YENİ ANAYASA ÇAĞRISI
Davutoğlu, yeni Anayasa konusunda 2015 seçimleri sonrasını işaret ediyor. Ama Meclis’teki dört partinin üzerinde anlattığı maddelerin Meclis’ten geçirilmesi konusunda açık kapı bırakıyor: “Dense ki beklemeyelim, anlaşılan maddeleri geçirelim, hayır demeyiz. En azından toplumda Anayasa’nın değişebileceği beklentisini oluşturmak adına destek veririz.

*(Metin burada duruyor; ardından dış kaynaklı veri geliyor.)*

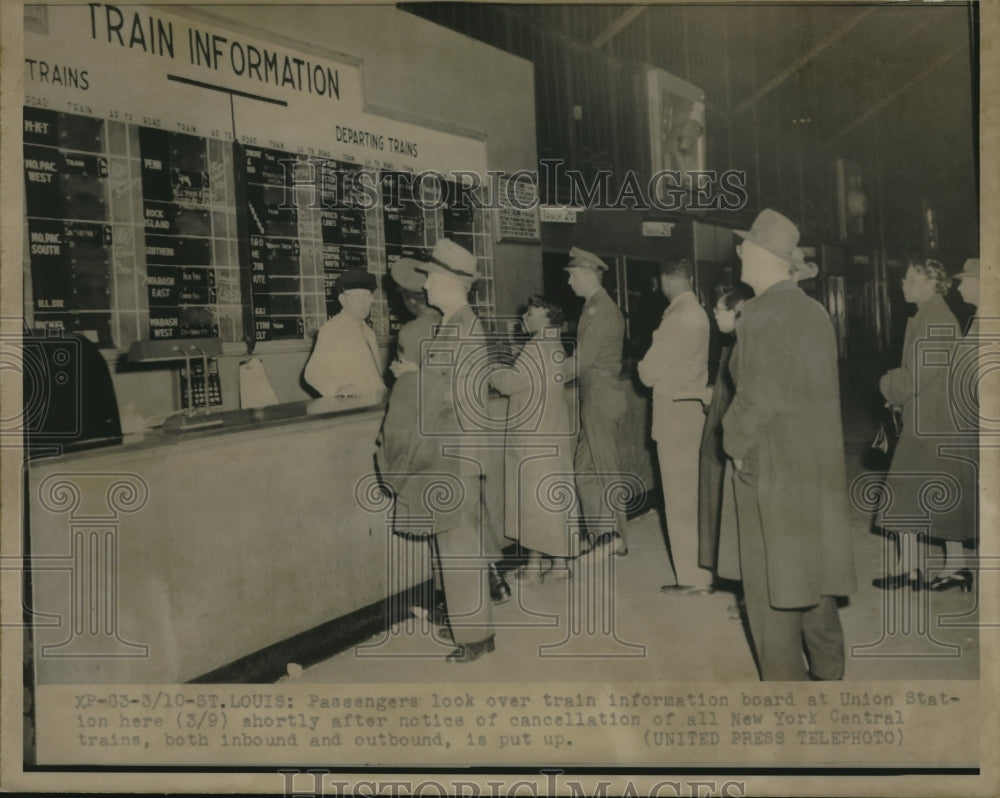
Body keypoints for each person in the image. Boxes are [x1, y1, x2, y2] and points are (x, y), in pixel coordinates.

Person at [722, 208, 856, 681]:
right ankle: (829, 672)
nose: (739, 252)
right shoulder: (814, 310)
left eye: (746, 245)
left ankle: (786, 701)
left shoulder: (759, 312)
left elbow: (758, 396)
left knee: (769, 587)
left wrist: (733, 442)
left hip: (773, 468)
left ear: (765, 257)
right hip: (814, 467)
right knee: (812, 574)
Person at [411, 237, 498, 663]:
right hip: (456, 447)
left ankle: (475, 635)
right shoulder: (455, 324)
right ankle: (473, 625)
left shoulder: (461, 327)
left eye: (430, 279)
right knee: (457, 544)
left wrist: (415, 381)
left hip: (456, 449)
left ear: (448, 282)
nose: (425, 287)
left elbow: (452, 395)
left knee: (459, 544)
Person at [874, 259, 977, 592]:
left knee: (911, 496)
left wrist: (886, 385)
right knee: (914, 497)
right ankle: (919, 567)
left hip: (934, 423)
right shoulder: (927, 315)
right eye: (905, 278)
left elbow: (916, 376)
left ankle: (927, 567)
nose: (905, 284)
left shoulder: (937, 319)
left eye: (913, 279)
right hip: (929, 418)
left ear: (935, 283)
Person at [637, 258, 711, 594]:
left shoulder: (678, 317)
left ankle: (690, 577)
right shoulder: (698, 312)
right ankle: (702, 571)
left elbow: (648, 372)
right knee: (691, 495)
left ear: (666, 280)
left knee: (679, 499)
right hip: (691, 413)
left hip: (674, 417)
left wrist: (642, 363)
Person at [491, 296, 576, 584]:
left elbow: (509, 384)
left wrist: (492, 369)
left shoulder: (535, 347)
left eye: (531, 313)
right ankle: (554, 565)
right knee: (549, 502)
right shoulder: (555, 345)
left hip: (532, 437)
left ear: (546, 319)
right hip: (552, 433)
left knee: (533, 503)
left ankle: (536, 569)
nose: (525, 317)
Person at [565, 247, 629, 555]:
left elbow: (582, 360)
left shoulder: (597, 309)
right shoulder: (598, 306)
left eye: (573, 275)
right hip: (599, 395)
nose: (569, 281)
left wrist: (545, 375)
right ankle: (606, 535)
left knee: (603, 469)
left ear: (589, 274)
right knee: (587, 468)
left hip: (600, 396)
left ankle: (615, 538)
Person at [697, 284, 753, 591]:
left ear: (738, 312)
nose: (714, 314)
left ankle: (747, 591)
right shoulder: (730, 346)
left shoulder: (744, 349)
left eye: (719, 310)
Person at [303, 268, 386, 401]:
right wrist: (338, 389)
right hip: (353, 407)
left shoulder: (368, 332)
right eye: (356, 296)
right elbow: (312, 373)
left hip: (374, 405)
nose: (363, 302)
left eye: (366, 296)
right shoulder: (332, 329)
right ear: (342, 300)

Yarın gelsinler 60 küsur maddeyi geçirelim. 1 Ekim’de Meclis’i açarız, 14 Ekim’de Kurban Bayramı sonrası geçirelim denirse bunu yaparız.”
Nasıl bir Anayasa olmalı? Yeni vatandaşlık tanımı, Başkanlık, yanı başkanlık sistemi tartışmaları ne olacak? Davutoğlu “Öyle bir formül bulalım ki, herkes elini taşın altına koysun, kimse dışlanmış hissetmesin. Herkes hangi kökene sahip olursa olsun bu ülke kendini daha fazla ait hissetsin. Özgürlükler, çözüm süreci toplumun geldiği aşama çoktan Anayasa’yı aştı. Devlet insana memur olacak. Başkanlık tartışması bu yönüyle ele alınmalı” dedi.
PARALELLE MÜCADELE
“Demokratikleşme hesap sorulanla yetki sahibinin aynı olması. Paralelle mücadelenin esası da bu. Herhangi bir gruba devlet hasım nazarıyla bakmaz. Biri derse ki oy al, Anadolu’yu dolaş, ter dök, gel Ankara’ya. Ben emniyette, yargıda şurada burada örgütleneyim ve sen benim dediğimi yap. Bu başka bir vesayet.”